Why crypto perp bots specifically? Three structural reasons. First, the victim profile is exquisite: someone who wants to run an algorithmic trading bot has, by definition, an account funded with money and an API key with trade permissions. Second, the loss is unrecoverable — there's no chargeback on a drained Hyperliquid account. Third, the moral frame favors the attacker. Victims who got rugged trying to run a "profitable bot" don't post detailed writeups, because the implicit accusation is *you were trying to use someone else's edge*. The shame keeps the postmortems off Twitter, which keeps the next batch of repos viable.

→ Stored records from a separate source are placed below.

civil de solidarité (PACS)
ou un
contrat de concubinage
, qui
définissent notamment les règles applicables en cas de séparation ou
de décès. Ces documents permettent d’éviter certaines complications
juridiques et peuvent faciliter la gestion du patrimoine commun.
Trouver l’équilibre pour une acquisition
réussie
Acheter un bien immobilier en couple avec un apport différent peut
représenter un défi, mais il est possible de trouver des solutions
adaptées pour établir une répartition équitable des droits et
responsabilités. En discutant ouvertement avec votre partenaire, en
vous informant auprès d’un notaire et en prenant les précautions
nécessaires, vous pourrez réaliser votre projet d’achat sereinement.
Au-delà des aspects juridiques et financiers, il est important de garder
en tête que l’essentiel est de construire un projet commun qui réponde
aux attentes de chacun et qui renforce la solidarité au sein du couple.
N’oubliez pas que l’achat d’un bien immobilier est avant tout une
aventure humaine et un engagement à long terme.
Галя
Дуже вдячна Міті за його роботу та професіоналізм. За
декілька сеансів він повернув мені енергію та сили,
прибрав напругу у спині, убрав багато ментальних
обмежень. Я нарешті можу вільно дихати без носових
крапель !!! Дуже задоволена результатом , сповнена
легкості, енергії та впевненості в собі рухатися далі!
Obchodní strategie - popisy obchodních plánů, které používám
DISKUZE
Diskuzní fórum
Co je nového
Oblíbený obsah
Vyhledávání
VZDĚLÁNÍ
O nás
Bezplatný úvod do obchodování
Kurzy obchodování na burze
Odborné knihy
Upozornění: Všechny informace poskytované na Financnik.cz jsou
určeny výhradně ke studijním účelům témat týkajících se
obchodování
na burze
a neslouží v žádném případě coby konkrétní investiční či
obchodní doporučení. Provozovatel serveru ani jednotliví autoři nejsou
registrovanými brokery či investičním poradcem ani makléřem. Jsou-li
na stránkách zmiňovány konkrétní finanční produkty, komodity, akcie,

Compare this to the equivalent attack vector in npm or PyPI, where Sonatype, Phylum, and Socket run continuous scanners and a malicious package gets yanked within hours. GitHub Trending has nothing equivalent. The signals to detect these are trivial — account age under 30 days, README with cosine similarity to a dozen other repos, zero forks but hundreds of stars from accounts also created in the last 30 days, no commit history depth — but no enforcement layer consumes them.
The community reaction has been muted because everyone who's been around long enough has internalized that GitHub Trending is unusable. The criticism that lands isn't "GitHub got tricked" — it's "GitHub stopped caring about Trending as a product around 2019 and the spam economy filled the vacuum." When a discovery surface gets abandoned by its owner, it gets colonized by whoever monetizes attention there. Right now that's crypto drainers.
If you're vetting any open-source trading, DeFi, or wallet-adjacent tooling, run the four-line filter before you even read the README. Account created in the last 90 days, zero or near-zero commit history depth, README that reads like a keyword bid sheet, and stars that arrived in a single 48-hour window — any two of those four and you close the tab. These criteria are mechanical enough to script. If you're building security tooling, this is a layup feature.
For anything that touches exchange APIs or wallets, raise your baseline. Require the repo to be older than the venue it claims to trade on. Require at least one named maintainer with an independent web presence. Require commit history that shows iteration, not a single initial dump. Require an open issue tracker with answered questions from real users. The repos that actually make money trading perps don't end up on GitHub Trending — they end up private, or in proprietary funds. The selection bias is brutal: a public, trending, "profitable" trading bot is a contradiction in terms. If the edge were real, it wouldn't be free, and if it were free, it wouldn't be edge.
For your team's onboarding docs, add this to the security section: clone-and-run from GitHub Trending is the new "open the email attachment." Junior engineers experimenting with crypto bots on weekends are the highest-risk vector, because the trust signal of "on Trending" is doing work it shouldn't.
The venues will keep rotating. Whatever perp DEX or prediction market trends next quarter will get its own keyword-stuffed bot repo on Trending within a week of breaking out. The fix isn't subtle — GitHub could ship the heuristics in a sprint — but the incentive to ship them isn't there until either a high-profile drainer victim sues or a regulator notices that the world's largest code host is a distribution channel for credential-stealing malware. Bet on the latter happening first, sometime in 2026. Until then, assume Trending is a honeypot and use stars-from-people-you-follow as your only real signal.